My grandfather, Rabbi Abraham Korbman z'l was born a Ger Hasid (a Hasidic “dynasty” numbering more than 100,000 before the Holocaust and originating in a small town in Poland). I miss Zaide dearly, and still remember his thirst for study. Today, as consolation, I have a penchant for the lessons of the Ger Rabbis. One of my favorites to re-tell is the observation of why we constantly cover and uncover the matzah at a traditional Passover Seder.

According to the Ger tradition, the covering and uncovering is to teach the important Jewish lesson of modesty. We are asked by the prophet Micah to “walk humbly” with God (6:8). Most of the time, they taught, the matzah should remain covered, modest, unassuming.

But there are times in life when the matzah ought to be uncovered. Given an opportunity to educate, to enlighten, to model certain behaviors, then it is important to uncover and demonstrate to others.

I was thinking about this teaching when I was in the living room of Alan and Ellen Goldner, sitting next to my friend Rabbi Greg Litcofsky of Temple Emanuel of Livingston. We were listening to Ruth Ravina, a Holocaust survivor, address a group gathered for an informational meeting about our upcoming Yesterday, Today, and Tomorrow Mission to Poland and Israel scheduled for May 5 to 15, 2016. We were, in a word, mesmerized.

As a small girl in Poland, Ruth’s parents were taken by the Nazis and she was left with her grandparents.

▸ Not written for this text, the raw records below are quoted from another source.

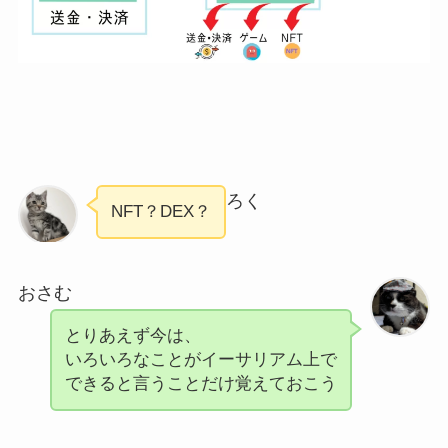
ろく
NFT？DEX？
おさむ
とりあえず今は、
いろいろなことがイーサリアム上で
できると言うことだけ覚えておこう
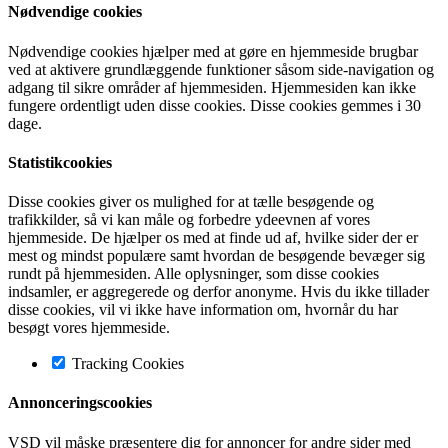
Nødvendige cookies
Nødvendige cookies hjælper med at gøre en hjemmeside brugbar
ved at aktivere grundlæggende funktioner såsom side-navigation og
adgang til sikre områder af hjemmesiden. Hjemmesiden kan ikke
fungere ordentligt uden disse cookies. Disse cookies gemmes i 30
dage.
Statistikcookies
Disse cookies giver os mulighed for at tælle besøgende og
trafikkilder, så vi kan måle og forbedre ydeevnen af vores
hjemmeside. De hjælper os med at finde ud af, hvilke sider der er
mest og mindst populære samt hvordan de besøgende bevæger sig
rundt på hjemmesiden. Alle oplysninger, som disse cookies
indsamler, er aggregerede og derfor anonyme. Hvis du ikke tillader
disse cookies, vil vi ikke have information om, hvornår du har
besøgt vores hjemmeside.
Tracking Cookies
Annonceringscookies
VSD vil måske præsentere dig for annoncer for andre sider med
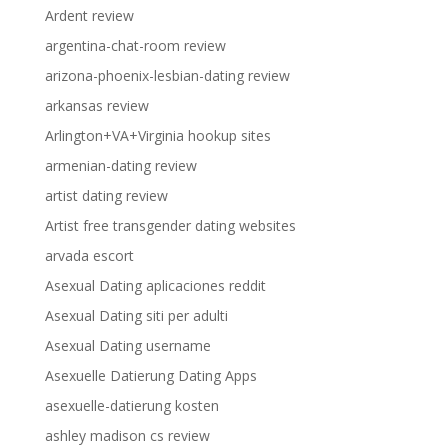
Ardent review
argentina-chat-room review
arizona-phoenix-lesbian-dating review
arkansas review
Arlington+VA+Virginia hookup sites
armenian-dating review
artist dating review
Artist free transgender dating websites
arvada escort
Asexual Dating aplicaciones reddit
Asexual Dating siti per adulti
Asexual Dating username
Asexuelle Datierung Dating Apps
asexuelle-datierung kosten
ashley madison cs review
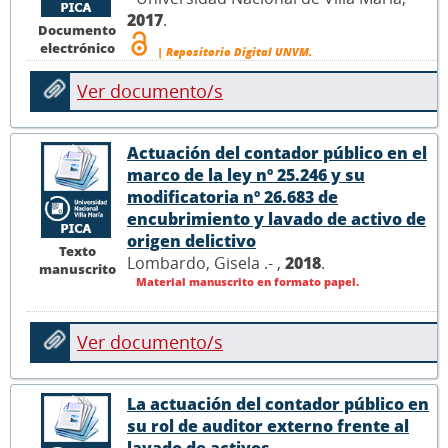
2017
.
Documento
electrónico
| Repositorio Digital UNVM.
Ver documento/s
Actuación del contador público en el
marco de la ley nº 25.246 y su
modificatoria nº 26.683 de
encubrimiento y lavado de activo de
origen delictivo
Texto
Lombardo, Gisela .- ,
2018
.
manuscrito
Material manuscrito en formato papel.
Ver documento/s
La actuación del contador público en
su rol de auditor externo frente al
lavado de activos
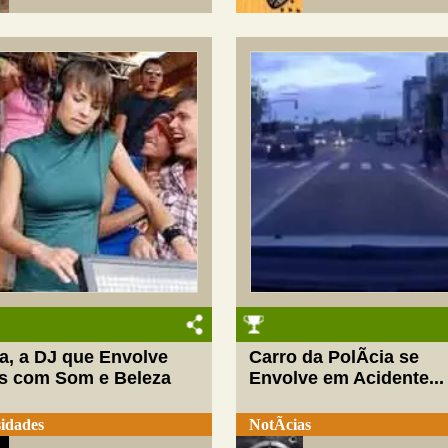
a, a DJ que Envolve
Carro da PolÃ­cia se
s com Som e Beleza
Envolve em Acidente...
idades
NotÃ­cias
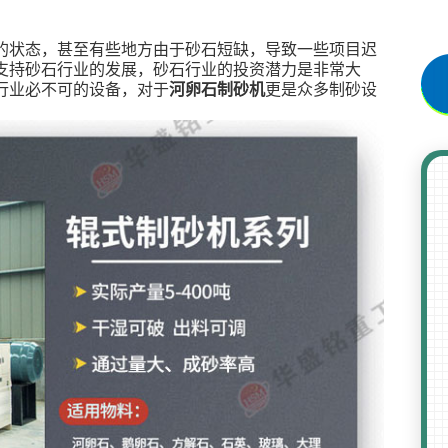
的状态，甚至有些地方由于砂石短缺，导致一些项目迟
支持砂石行业的发展，砂石行业的投资潜力是非常大
行业必不可的设备，对于
河卵石制砂机
更是众多制砂设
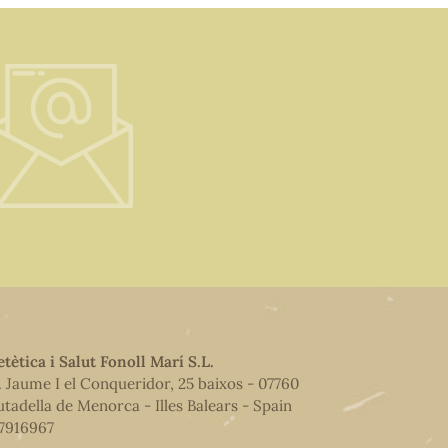
etètica i Salut Fonoll Marí S.L.
. Jaume I el Conqueridor, 25 baixos - 07760
utadella de Menorca - Illes Balears - Spain
7916967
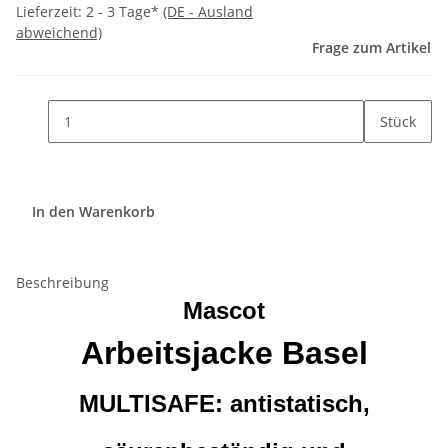
Lieferzeit:
2 - 3 Tage*
(DE - Ausland
abweichend)
Frage zum Artikel
Stück
In den Warenkorb
Beschreibung
Mascot
Arbeitsjacke Basel
MULTISAFE: antistatisch,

In what was a miraculous series of events, the day before they were to be deported to Treblinka, three neighborhood girls came and took Ruth into the forest. From there she was smuggled into a nearby labor camp where she was reunited with her mother… but she was hidden in plain sight. The Nazis didn’t know about her. And for years, from ghetto to forest to concentration camp, Ruth survived as a “life is beautiful” child, protected anonymously by her mother and others.

The matzah was covered. For years.

Today, you have a unique opportunity to visit meaningful sites of Jewish heritage in Poland and Israel with survivors like Ruth for whom, only a generation ago, visiting Israel would have been a dream. It is time to uncover and to learn about the past, and to see and celebrate our strength and vitality as Jews who have survived and flourished.

In Hebrew, the word which means to go forward is KeDiMa. Interestingly, its Hebrew root, KDM or Kedem (in transliteration), means past. We recite in the Shabbat morning liturgy, “turn to us God and we shall return to the days of the past/Kedem.” Put differently, as Jews, our future is rooted in the past, as this Yesterday, Today, and Tomorrow Mission will distinctly demonstrate.

I have to believe Zaide would have been proud of this journey.